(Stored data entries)
--- --- ---
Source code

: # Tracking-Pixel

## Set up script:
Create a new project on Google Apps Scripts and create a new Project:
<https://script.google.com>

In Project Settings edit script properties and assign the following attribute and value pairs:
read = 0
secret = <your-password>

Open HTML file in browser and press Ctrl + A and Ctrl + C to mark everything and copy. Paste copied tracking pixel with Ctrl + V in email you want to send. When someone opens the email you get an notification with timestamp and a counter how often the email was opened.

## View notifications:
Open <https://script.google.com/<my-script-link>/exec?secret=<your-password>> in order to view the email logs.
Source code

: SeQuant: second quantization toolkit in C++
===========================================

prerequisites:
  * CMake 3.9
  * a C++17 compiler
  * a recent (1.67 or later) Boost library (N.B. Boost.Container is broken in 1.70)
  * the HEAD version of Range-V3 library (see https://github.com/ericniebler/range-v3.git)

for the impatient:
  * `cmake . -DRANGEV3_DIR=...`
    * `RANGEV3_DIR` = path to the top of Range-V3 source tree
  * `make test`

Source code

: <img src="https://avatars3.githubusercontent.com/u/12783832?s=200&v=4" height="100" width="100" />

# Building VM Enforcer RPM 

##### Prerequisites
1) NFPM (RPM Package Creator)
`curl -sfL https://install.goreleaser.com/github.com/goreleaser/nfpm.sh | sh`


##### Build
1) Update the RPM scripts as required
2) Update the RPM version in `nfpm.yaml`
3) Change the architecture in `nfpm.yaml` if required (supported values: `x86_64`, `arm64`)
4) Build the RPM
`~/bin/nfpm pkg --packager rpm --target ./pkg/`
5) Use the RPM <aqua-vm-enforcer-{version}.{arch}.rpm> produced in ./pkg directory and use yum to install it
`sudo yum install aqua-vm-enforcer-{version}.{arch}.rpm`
--- --- ---
* [Task prompt]:
Looking at the data above, say how many lines include the string "https" and add nothing.

* [Response for this exercise]:
5